• **Extracted records**:
|---|

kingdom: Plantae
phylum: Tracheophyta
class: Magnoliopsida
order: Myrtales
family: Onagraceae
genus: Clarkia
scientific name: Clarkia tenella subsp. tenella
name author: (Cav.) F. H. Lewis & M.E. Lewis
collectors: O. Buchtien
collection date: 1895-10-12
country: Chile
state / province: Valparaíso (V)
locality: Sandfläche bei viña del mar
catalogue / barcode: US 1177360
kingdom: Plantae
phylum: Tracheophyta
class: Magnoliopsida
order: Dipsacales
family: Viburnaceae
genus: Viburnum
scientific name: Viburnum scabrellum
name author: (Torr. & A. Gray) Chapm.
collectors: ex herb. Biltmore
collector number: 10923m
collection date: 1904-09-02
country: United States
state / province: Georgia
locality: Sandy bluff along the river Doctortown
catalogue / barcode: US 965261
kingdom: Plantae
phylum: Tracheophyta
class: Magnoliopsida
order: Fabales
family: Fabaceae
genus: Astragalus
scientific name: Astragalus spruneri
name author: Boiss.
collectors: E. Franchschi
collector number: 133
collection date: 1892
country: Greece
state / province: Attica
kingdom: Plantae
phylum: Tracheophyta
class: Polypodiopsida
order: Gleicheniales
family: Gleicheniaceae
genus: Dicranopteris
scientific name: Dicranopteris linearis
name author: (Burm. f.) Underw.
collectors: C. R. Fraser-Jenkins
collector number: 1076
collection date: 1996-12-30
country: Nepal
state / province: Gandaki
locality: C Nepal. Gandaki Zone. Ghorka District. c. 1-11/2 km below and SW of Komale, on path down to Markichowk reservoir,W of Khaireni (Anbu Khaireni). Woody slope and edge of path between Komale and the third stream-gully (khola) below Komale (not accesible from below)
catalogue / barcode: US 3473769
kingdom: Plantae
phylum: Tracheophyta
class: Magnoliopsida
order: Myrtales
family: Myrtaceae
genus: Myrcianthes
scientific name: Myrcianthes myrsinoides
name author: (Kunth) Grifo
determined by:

|---|

• **Given instruction**:
Rewrite all the items above, replacing every "catalogue" with "catalog" and leaving everything else unchanged.

• **Result of the exercise**:
kingdom: Plantae
phylum: Tracheophyta
class: Magnoliopsida
order: Myrtales
family: Onagraceae
genus: Clarkia
scientific name: Clarkia tenella subsp. tenella
name author: (Cav.) F. H. Lewis & M.E. Lewis
collectors: O. Buchtien
collection date: 1895-10-12
country: Chile
state / province: Valparaíso (V)
locality: Sandfläche bei viña del mar
catalog / barcode: US 1177360
kingdom: Plantae
phylum: Tracheophyta
class: Magnoliopsida
order: Dipsacales
family: Viburnaceae
genus: Viburnum
scientific name: Viburnum scabrellum
name author: (Torr. & A. Gray) Chapm.
collectors: ex herb. Biltmore
collector number: 10923m
collection date: 1904-09-02
country: United States
state / province: Georgia
locality: Sandy bluff along the river Doctortown
catalog / barcode: US 965261
kingdom: Plantae
phylum: Tracheophyta
class: Magnoliopsida
order: Fabales
family: Fabaceae
genus: Astragalus
scientific name: Astragalus spruneri
name author: Boiss.
collectors: E. Franchschi
collector number: 133
collection date: 1892
country: Greece
state / province: Attica
kingdom: Plantae
phylum: Tracheophyta
class: Polypodiopsida
order: Gleicheniales
family: Gleicheniaceae
genus: Dicranopteris
scientific name: Dicranopteris linearis
name author: (Burm. f.) Underw.
collectors: C. R. Fraser-Jenkins
collector number: 1076
collection date: 1996-12-30
country: Nepal
state / province: Gandaki
locality: C Nepal. Gandaki Zone. Ghorka District. c. 1-11/2 km below and SW of Komale, on path down to Markichowk reservoir,W of Khaireni (Anbu Khaireni). Woody slope and edge of path between Komale and the third stream-gully (khola) below Komale (not accesible from below)
catalog / barcode: US 3473769
kingdom: Plantae
phylum: Tracheophyta
class: Magnoliopsida
order: Myrtales
family: Myrtaceae
genus: Myrcianthes
scientific name: Myrcianthes myrsinoides
name author: (Kunth) Grifo
determined by:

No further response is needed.